People who are overweight or obese require even larger doses to get their vitamin D levels to where it should be.
I recommend taking one high dose if the initial level is low and then taking a regular supplement of around 5,000 a day in winter. If more is required, a 10,000IU dosage should still be perfectly safe.
On summer days when there is hardly any sun a level of 60ng/mL should be the minimum.
It is also the recommendation of my treatment protocol that the level be checked at the end of each winter, to help decide how much of a dosage is really needed. A world authority on vitamin D, Michael F. Holick, wrote an article for the Journal of Nutrition in which he recommends that people should routinely check their vitamin D levels annually.[1]
How you can determine your Vitamin D level
Your doctor can guide you as well. However, if you reside in the U.S., I would recommend a LabCorp test.
Make sure you order the right test!
There are two types of Vitamin D tests. One is 1.25(OH)D and the other is 25(OH)D. The latter, 25(OH)D or 25-hydroxy vitamin D, is recommended as it is a good marker for your vitamin D scenario and overall health.

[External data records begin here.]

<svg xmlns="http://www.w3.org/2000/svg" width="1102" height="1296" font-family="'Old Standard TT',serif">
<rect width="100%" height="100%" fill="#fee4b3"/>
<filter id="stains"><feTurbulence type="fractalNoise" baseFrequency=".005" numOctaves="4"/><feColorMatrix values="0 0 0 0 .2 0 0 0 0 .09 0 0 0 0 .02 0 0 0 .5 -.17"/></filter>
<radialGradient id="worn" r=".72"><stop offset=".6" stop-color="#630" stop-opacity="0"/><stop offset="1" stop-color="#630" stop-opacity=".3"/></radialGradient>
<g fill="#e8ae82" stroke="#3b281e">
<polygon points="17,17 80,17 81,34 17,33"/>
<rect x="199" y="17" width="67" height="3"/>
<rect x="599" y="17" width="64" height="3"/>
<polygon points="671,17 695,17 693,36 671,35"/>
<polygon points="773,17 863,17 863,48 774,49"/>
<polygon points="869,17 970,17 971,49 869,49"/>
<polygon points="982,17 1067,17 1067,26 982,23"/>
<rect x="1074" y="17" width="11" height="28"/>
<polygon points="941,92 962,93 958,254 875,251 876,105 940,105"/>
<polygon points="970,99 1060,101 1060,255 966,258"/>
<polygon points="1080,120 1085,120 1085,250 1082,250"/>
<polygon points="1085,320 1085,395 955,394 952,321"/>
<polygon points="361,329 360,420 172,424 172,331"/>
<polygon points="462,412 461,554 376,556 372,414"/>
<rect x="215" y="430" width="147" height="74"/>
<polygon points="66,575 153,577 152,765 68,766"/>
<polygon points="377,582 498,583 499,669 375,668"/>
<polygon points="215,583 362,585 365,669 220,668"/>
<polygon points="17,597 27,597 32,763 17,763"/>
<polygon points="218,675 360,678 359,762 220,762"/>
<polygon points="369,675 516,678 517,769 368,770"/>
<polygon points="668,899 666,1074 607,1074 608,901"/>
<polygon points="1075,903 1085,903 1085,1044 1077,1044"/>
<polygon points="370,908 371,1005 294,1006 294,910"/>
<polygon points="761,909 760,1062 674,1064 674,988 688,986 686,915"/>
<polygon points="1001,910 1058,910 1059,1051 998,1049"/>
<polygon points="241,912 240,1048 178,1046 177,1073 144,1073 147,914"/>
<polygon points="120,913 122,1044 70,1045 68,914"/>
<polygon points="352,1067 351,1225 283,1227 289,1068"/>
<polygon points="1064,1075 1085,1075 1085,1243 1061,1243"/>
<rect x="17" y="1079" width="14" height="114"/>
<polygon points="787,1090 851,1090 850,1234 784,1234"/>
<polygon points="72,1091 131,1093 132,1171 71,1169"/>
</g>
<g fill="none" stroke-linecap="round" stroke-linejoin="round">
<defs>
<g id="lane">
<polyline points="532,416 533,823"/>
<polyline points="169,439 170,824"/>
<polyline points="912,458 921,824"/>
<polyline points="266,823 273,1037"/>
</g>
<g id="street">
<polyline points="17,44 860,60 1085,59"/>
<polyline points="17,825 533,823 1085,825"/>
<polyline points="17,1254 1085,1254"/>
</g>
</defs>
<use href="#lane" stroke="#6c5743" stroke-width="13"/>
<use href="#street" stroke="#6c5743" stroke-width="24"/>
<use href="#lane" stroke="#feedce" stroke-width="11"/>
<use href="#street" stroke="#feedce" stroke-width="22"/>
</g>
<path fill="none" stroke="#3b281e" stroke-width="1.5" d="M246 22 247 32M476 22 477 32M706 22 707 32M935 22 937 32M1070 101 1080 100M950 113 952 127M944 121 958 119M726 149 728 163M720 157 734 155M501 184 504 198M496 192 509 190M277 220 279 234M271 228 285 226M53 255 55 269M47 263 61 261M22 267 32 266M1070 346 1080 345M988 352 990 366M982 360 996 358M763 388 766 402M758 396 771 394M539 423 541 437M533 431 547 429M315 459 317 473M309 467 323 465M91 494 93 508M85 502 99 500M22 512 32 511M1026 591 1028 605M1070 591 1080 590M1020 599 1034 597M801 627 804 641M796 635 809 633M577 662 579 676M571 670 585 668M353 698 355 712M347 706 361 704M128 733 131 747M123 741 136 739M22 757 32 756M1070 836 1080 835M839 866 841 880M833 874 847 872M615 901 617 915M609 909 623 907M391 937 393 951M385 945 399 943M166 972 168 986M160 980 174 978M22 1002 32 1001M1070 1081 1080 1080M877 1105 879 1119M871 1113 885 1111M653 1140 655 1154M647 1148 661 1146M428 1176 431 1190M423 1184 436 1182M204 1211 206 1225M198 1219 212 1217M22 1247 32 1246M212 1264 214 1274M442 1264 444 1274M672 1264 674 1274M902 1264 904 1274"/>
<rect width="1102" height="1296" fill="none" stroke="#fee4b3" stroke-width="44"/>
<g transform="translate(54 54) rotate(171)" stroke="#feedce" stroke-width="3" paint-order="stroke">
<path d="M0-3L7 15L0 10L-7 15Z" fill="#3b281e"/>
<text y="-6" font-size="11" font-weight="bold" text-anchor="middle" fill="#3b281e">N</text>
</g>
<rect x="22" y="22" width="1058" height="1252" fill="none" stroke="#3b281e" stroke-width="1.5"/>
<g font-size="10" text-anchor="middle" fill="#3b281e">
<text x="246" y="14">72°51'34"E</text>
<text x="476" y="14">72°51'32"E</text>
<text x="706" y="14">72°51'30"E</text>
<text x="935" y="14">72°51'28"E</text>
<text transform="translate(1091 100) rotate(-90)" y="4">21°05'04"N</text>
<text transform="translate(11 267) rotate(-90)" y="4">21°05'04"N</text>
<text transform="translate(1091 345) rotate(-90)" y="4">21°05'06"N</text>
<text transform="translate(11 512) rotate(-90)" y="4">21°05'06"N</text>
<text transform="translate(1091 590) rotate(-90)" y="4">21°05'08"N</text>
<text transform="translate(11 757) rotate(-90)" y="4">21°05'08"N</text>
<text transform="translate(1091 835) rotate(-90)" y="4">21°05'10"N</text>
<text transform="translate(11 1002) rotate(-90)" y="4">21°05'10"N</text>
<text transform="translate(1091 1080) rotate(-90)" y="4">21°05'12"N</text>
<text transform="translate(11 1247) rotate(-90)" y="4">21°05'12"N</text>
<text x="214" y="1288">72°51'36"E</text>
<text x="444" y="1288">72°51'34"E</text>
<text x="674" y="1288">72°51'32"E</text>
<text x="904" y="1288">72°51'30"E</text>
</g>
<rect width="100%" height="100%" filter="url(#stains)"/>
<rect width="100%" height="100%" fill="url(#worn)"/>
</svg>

Vitamin D levels – 25-Hydoxy D
Following are vitamin D figures from a 25(OH)D test of healthy people in tropical and subtropical regions of the world, who receive adequate sunlight exposure. Clin Lab Med has published the values that reflect an optimal level of vitamin D.
• Less than 50ng/ml – Poor/Inadequate
• 50-70 ng/ml – Ideal
• 70-100 ng/ml – Proven to help in the cure of MS and heart diseases
• More than 100ng/ml – Too much/Harmful
You will find different FDA approved vitamin D testing companies; however, what you need to look for is the gold standard. DiaSorin is the gold standard analysis method. It is accurate, and most of the vitamin D studies utilize the same DiaSorin RIA (radioimmunoassay). Therefore, go for the DiaSorin standard, as that will closely relate to the established vitamin D levels.

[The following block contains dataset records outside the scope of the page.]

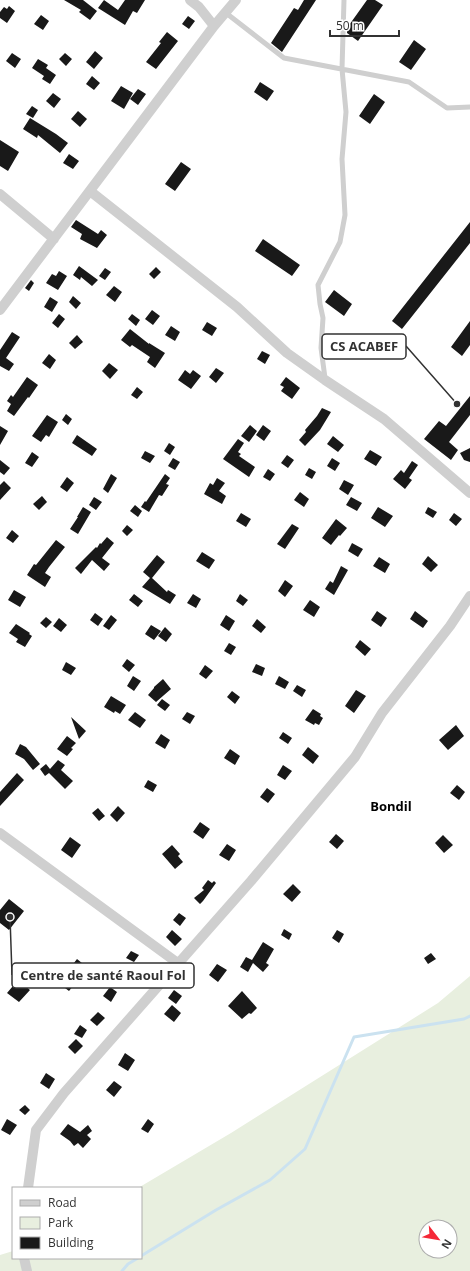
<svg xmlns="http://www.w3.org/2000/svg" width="470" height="1271" font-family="'Open Sans',sans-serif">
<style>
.green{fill:#e8efdf;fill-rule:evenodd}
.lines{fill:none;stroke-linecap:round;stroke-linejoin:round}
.stream{stroke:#cbe2f0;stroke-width:3}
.building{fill:#191919}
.service{stroke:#cfcfcf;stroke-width:5}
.minor{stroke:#cfcfcf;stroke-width:10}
.labels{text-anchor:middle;stroke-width:4;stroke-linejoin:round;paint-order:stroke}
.neighbourhood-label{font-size:13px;font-weight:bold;fill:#000;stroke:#fff}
.leader{fill:none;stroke:#323232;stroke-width:1.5}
.callout-dot{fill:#323232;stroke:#fff;stroke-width:1.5}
.callout{fill:#fff;stroke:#323232;stroke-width:1.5}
.callout-label{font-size:13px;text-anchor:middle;font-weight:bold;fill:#323232}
</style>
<rect width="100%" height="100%" fill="#fff"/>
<path class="green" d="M470,976V1271H0V1255L13,1251V1258H141V1188H138L231,1133L438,1003ZM426,1227H450V1251H426Z"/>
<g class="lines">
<path class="stream" d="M141,1256L216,1210L270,1180L305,1149L354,1037L464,1019L470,1016
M122,1271L128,1264L138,1258"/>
</g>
<path class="building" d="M64,0H83L97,11L90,20L79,12L81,10Z
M104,0L118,10L125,0H145L137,13L133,11L125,25L98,8Z
M304,0H316L282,52L271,43L294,8L298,10Z
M367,0H375L383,5L358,41L347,33V28Z
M9,6L15,11L7,23L0,18V12L4,7L7,9Z
M41,15L49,21L43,30L34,24Z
M188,16L195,21L189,29L182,24Z
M167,32L178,41L156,69L146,62L161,43L159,42Z
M414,40L426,49L411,70L399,62Z
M95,51L103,58L94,69L86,62Z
M12,53L21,59L15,68L6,61Z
M65,53L72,59L66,66L59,59Z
M38,59L48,65L46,68L56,75L50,84L42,79L44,76L32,68Z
M92,76L100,83L94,90L86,84Z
M260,82L274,91L267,101L254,92Z
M121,86L133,93L124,109L111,101Z
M138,89L146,94L138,105L130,99Z
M53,93L61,99L54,108L46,101Z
M374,94L385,102L370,124L359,116Z
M32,106L38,110L33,118L26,114Z
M78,111L87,119L80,127L71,119Z
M30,118L56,134L68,143L60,153L38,135L37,138L23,129Z
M0,140L19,152L8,171L0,166Z
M69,154L79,161L73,169L63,163Z
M181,162L191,169L175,191L165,184Z
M76,220L98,234L101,230L107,235L97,248L80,239L82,234L71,227Z
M470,222V243L402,329L392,321Z
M263,239L300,265L292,276L255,251Z
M79,266L98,280L92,286L81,277L80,280L73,275Z
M156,267L161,272L154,279L149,274Z
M105,268L111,272L105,280L99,276Z
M59,271L67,276L58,290L46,283L52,274L56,276Z
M31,280L34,283L29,291L25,288Z
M114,286L122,292L115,302L106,295Z
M334,290L352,304L344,316L325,302Z
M73,296L81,303L76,309L69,302Z
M50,297L58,302L52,312L44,307Z
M152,310L160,316L153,325L145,319Z
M59,314L65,319L58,328L52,323Z
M132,314L140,320L136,326L128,319Z
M470,321V345L462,356L451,347Z
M207,322L217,328L212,336L202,330Z
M171,326L180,332L175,341L165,335Z
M130,329L149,344V343L165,353L155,368L147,362L150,357L132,345L130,347L121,340Z
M12,332L20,337L6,358L14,364L9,371L0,366V350Z
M77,335L83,342L75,349L69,343Z
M262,351L270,355L265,364L257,359Z
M49,354L56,360L50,369L42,363Z
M109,363L118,370L110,379L102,371Z
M216,368L224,373L216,383L209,377Z
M185,370L190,374L193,370L201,376L191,389L178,380Z
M27,377L38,385L29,398L28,397L14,416L7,411L11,404L7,401L11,395L13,397Z
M286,377L300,388L292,399L281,391L284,387L280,385Z
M137,387L143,392L137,399L131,395Z
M470,396V415L449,442L458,450L451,460L424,439L439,421L446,426Z
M322,408L331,412L320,430L305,446L299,440L306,432L305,430L317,416Z
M66,414L72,419L68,425L62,420Z
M47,415L58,422L49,437L46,435L41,442L32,436Z
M250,425L257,431L249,442L241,436Z
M263,425L271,431L264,441L256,435Z
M0,426L8,431L0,445Z
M77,435L97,449L92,456L72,443Z
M333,436L344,445L338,452L327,444Z
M238,439L244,443L238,452L241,454L239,456L255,467L249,477L223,459Z
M169,443L175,447L170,455L164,451Z
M470,448V462L464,460L460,453Z
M370,450L382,457L376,466L364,459Z
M145,451L155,456L150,463L141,458Z
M32,452L39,457L32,467L25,463Z
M287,455L294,460L288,468L281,463Z
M173,458L180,462L175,470L168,466Z
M332,458L340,463L335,471L327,466Z
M0,460L10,468L4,475L0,472Z
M412,461L418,465L409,478L412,480L405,489L393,479L401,470L404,473Z
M309,468L316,472L312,479L305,475Z
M268,469L275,474L270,481L263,477Z
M111,474L117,478L108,493L103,489Z
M165,474L170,478L166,484L169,485L162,496L159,495L149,512L141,507L145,501L146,502Z
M67,477L74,483L67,492L60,487Z
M217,478L225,483L219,491L226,496L222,504L204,494L210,483L213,485Z
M344,480L354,485L348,495L339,489Z
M4,481L11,488L0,500V485Z
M300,492L309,499L304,507L294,500Z
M42,496L47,502L39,510L33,504Z
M94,497L102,502L96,510L89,505Z
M351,497L362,503L357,511L346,505Z
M135,505L142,511L138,517L130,511Z
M83,507L91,512L78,534L70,529L78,517H77Z
M378,507L393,516L385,527L371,518Z
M428,507L437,512L433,518L425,513Z
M241,513L251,519L246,527L236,521Z
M454,513L462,519L456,526L449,520Z
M336,519L347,528L340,536L339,535L331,545L322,538Z
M292,524L299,528L285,549L277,544Z
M127,525L133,530L127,536L122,531Z
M12,530L19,536L13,543L6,538Z
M107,537L114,543L102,558L110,564L104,571L92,560L81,574L75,568L96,547L97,548L100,543L101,544Z
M56,540L65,547L49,567L45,573L51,577L45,587L27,575L34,564L36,565Z
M352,543L363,549L358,557L348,551Z
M202,552L215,560L209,569L196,561Z
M157,555L165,562L152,578L167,592L168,590L176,595L170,604L142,587L150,578L143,572Z
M428,556L438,565L431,572L422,564Z
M379,557L390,564L385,573L373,566Z
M341,566L348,570L334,595L325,589L330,581L333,583Z
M285,580L293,586L285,597L278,591Z
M14,590L26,597L20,607L8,600Z
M134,594L143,601L138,607L129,600Z
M193,594L201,599L196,608L187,603Z
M240,594L248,600L243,606L236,601Z
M310,600L320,607L314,617L303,610Z
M377,611L387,618L381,627L371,620Z
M415,611L428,621L423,628L410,619Z
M95,613L103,619L98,626L90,620Z
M111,615L117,620L109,630L103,626Z
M226,615L235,621L229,631L220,625Z
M46,617L52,622L46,628L40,623Z
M59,618L67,625L61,632L53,626Z
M257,619L266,627L261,633L252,626Z
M16,624L30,633L29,634L32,636L25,647L16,642L18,639L9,633Z
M151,625L161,631L154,640L145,634Z
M165,627L172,634L166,642L158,636Z
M360,640L371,649L365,656L355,647Z
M229,643L236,647L231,655L224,651Z
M127,659L135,665L129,672L122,666Z
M66,662L76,668L71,675L62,670Z
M256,664L265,668L262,676L252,672Z
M205,665L213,671L206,679L199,674Z
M133,676L141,681L134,691L127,686Z
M279,676L289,682L285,689L275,684Z
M163,679L171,689L156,702L148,695L154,688V687Z
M297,685L306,690L302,697L293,691Z
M356,690L366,696L354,713L345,706Z
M232,691L240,697L235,704L227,697Z
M111,696L126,705L120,714L115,711L114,713L104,707Z
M162,699L170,705L165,711L157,705Z
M313,709L321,714L320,716L323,718L319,725L315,723L314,725L305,720Z
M135,712L146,720L140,728L128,720Z
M187,712L195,716L190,724L182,719Z
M71,717L86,731L79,739Z
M456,725L464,736L448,750L439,740Z
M283,732L292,738L288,744L279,738Z
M161,734L170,740L165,749L155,743Z
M67,736L76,743L71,748L73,749L67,756L57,749Z
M20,744L26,747L40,764L33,770L24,759L15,754Z
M308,747L319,756L313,764L302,755Z
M230,749L240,756L235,765L224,758Z
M58,760L65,765L61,770L73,781L65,789L49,773L45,776L40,769L46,764L50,769Z
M283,765L292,771L285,780L277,775Z
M17,773L24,780L0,806V792Z
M148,780L157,785L153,792L144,787Z
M457,785L465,792L459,800L450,793Z
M267,788L275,794L268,803L260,797Z
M118,806L125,813L117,822L110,815Z
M98,808L105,816L99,821L92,813Z
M200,822L210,829L203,839L193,832Z
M336,834L344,841L337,849L329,842Z
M443,835L453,845L444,853L435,843Z
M70,837L81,845L72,858L61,850Z
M227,844L236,850L229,861L219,855Z
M172,845L180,854L178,856L183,862L175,869L162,854Z
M208,880L212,883L214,881L216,883L203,901L200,904L194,898L204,890L202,888Z
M293,884L301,892L292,902L283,894Z
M9,899L24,911L9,930L0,923V910Z
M179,913L186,918L180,926L173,920Z
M284,929L292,934L289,940L281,935Z
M172,930L182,939L175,946L166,937Z
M337,930L344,934L339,943L332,938Z
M263,942L274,949L266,963L269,965L263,972L253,963L248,972L240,967L246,957L252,960Z
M131,951L139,955L134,962L126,958Z
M431,953L436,959L428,964L424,958Z
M77,959L88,968L69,991L61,985L69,974L67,972Z
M217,964L227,970L218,982L209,975Z
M18,980L30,990L19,1002L7,993Z
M110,987L117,992L111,1002L103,996Z
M174,990L182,996L176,1004L168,998Z
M242,991L257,1008L251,1014L249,1013L242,1019L228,1006Z
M172,1005L181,1013L174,1022L164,1014Z
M98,1012L105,1018L97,1026L90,1020Z
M80,1025L87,1030L82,1038L74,1034Z
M76,1039L83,1046L75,1054L68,1047Z
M125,1053L135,1060L128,1071L118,1065Z
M46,1073L55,1079L49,1089L40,1083Z
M114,1081L122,1087L114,1097L106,1090Z
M25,1105L30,1110L25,1115L19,1110Z
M7,1119L17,1125L10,1135L1,1130Z
M148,1119L154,1124L148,1133L141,1129Z
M68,1124L80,1132L88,1125L92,1131L87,1135L91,1139L83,1148L78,1143L74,1146L70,1141L60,1134Z"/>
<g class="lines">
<path class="service" d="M226,13L284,58L409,82L447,108L470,107
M325,378L321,348L323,318L320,304L318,285L340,242L345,215L342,159L346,112L342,69L344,0"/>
<path class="minor" d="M190,0L199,7L214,26
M90,191L237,307L287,353L325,380L384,419L470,493
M0,194L54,239
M0,310L214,26L236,0
M0,833L179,964
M28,1188L36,1130L64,1093L251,881L355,757L382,713L450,626L470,596
M24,1258L27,1271"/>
</g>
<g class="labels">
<g class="neighbourhood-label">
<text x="391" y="811">Bondil</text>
</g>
</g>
<path class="leader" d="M457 404L406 346M10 917L12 975"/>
<g class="callout-dot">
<circle cx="457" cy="404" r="4"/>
<circle cx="10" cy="917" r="4"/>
</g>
<g class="callout">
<rect x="322" y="334" width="84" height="25" rx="4"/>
<rect x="12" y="963" width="182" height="25" rx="4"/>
</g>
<g class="callout-label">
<text x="364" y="351">CS ACABEF</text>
<text x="103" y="980">Centre de santé Raoul Fol</text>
</g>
<rect x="12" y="1187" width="130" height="72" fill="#ffffff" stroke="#adadad"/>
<rect x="20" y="1200" width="20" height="6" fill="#cfcfcf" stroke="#adadad"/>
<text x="48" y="1207" font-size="12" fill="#323232">Road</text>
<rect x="20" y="1217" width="20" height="12" fill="#e8efdf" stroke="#adadad"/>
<text x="48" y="1227" font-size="12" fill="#323232">Park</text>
<rect x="20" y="1237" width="20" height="12" fill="#191919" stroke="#adadad"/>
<text x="48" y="1247" font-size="12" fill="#323232">Building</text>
<g transform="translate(438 1239) rotate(121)"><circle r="19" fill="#ffffff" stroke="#adadad"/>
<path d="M0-3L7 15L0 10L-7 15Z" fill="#f52837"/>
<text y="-6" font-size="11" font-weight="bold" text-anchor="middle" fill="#323232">N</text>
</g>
<path d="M330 30v6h69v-6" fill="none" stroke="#323232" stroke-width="2"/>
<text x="336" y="30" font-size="12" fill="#323232" stroke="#ffffff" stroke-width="3" paint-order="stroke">50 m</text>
</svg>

Liaison, also developed by DiaSorin, is an automated immunoassay that has recently replaced RIA. However, as researchers use RIA for clinical studies, I would recommend you use the DiaSorin RIA.
If you cannot find a lab that uses RIA, make sure your test results are accurate and relate to clinical findings. If not, your test results might show you with the right levels of vitamin D, when, in fact, you are dangerously deficient in Vitamin D.
In Conclusion
On the basis of epidemiological data, as well as other data, many experts have found that the development of MS is less likely in regions with more sunlight. In addition, animal work is being conducted on improving auto-immune encephalomyelitis with light therapy, so we will soon know more about the connection. Most experts agree that sunlight improves and possibly even stops the development of MS.
People can now find comfort in the thought that adequate amounts of sunlight can help to improve their condition, or at least slow the progression of the disease. MS patients may also be able to protect family members by helping them understand how sunlight can help lower the risk of MS. Getting adequate levels of sunlight each day is safe, as long as people do not expose themselves to too many UV rays too often.
Bottom line:
1. I recommend to all my MS patients to constantly test their vitamin D levels and keep them around 70-90ng/mL.
2. I recommend taking one high dose if the initial level is low and then taking a regular supplement of around 5,000IU a day in winter. If more is required, a 10,000IU dosage should still be perfectly safe.
In the future, vitamin D supplementation, or exposure to sunlight, will probably be a part of standard treatment as the medical community is rapidly coming to accept the evidence shown.